[Collected data]
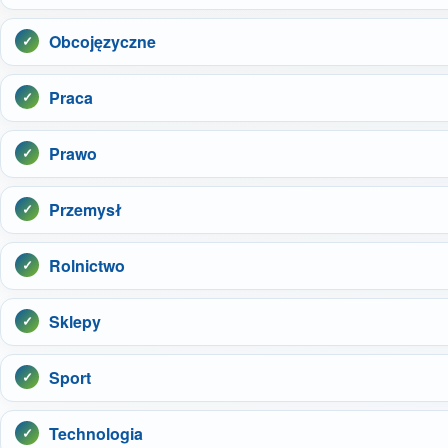
Obcojęzyczne
Praca
Prawo
Przemysł
Rolnictwo
Sklepy
Sport
Technologia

● **TASK REQUIREMENTS**
Output the whole of the data, unchanged; keep the pictures out.

● **REPLY**
Obcojęzyczne
Praca
Prawo
Przemysł
Rolnictwo
Sklepy
Sport
Technologia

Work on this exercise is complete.